• DESCRIPTION OF THE TASK: Taking the line with "For each pixel u v, give camera depth d (millimetres)." as the first and the line with "475 13 13328" as the last, set down the lines below exactly, pictures excluded.

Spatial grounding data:

*** Block opens ***

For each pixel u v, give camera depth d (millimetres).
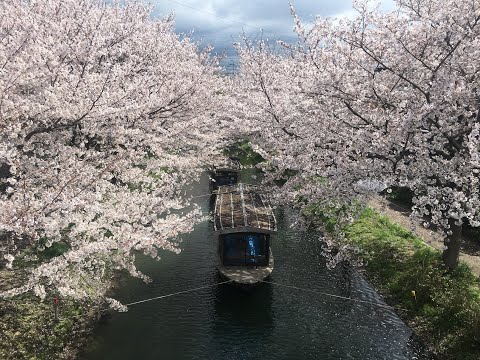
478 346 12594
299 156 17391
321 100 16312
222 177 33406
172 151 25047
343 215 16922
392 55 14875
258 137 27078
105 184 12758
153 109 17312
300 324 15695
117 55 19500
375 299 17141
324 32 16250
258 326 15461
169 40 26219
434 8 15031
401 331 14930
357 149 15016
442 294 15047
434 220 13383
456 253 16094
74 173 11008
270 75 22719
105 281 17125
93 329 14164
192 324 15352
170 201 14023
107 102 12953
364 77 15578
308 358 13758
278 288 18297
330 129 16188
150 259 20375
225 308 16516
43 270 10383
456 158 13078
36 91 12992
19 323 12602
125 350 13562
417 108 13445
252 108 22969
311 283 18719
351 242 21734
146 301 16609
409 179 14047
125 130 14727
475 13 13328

*** Block closes ***
*** Block opens ***

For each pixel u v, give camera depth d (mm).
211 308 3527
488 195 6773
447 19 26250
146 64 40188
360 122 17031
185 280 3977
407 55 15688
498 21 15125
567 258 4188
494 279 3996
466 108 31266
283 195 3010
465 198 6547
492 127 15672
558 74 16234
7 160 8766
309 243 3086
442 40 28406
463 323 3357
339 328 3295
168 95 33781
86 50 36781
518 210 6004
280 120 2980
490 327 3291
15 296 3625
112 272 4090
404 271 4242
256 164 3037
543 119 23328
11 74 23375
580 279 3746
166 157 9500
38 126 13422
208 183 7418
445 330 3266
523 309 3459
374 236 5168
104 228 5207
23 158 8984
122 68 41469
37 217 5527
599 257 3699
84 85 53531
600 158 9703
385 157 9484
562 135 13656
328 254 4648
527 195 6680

*** Block closes ***

• ANSWER FOR THE TASK:
For each pixel u v, give camera depth d (millimetres).
478 346 12594
299 156 17391
321 100 16312
222 177 33406
172 151 25047
343 215 16922
392 55 14875
258 137 27078
105 184 12758
153 109 17312
300 324 15695
117 55 19500
375 299 17141
324 32 16250
258 326 15461
169 40 26219
434 8 15031
401 331 14930
357 149 15016
442 294 15047
434 220 13383
456 253 16094
74 173 11008
270 75 22719
105 281 17125
93 329 14164
192 324 15352
170 201 14023
107 102 12953
364 77 15578
308 358 13758
278 288 18297
330 129 16188
150 259 20375
225 308 16516
43 270 10383
456 158 13078
36 91 12992
19 323 12602
125 350 13562
417 108 13445
252 108 22969
311 283 18719
351 242 21734
146 301 16609
409 179 14047
125 130 14727
475 13 13328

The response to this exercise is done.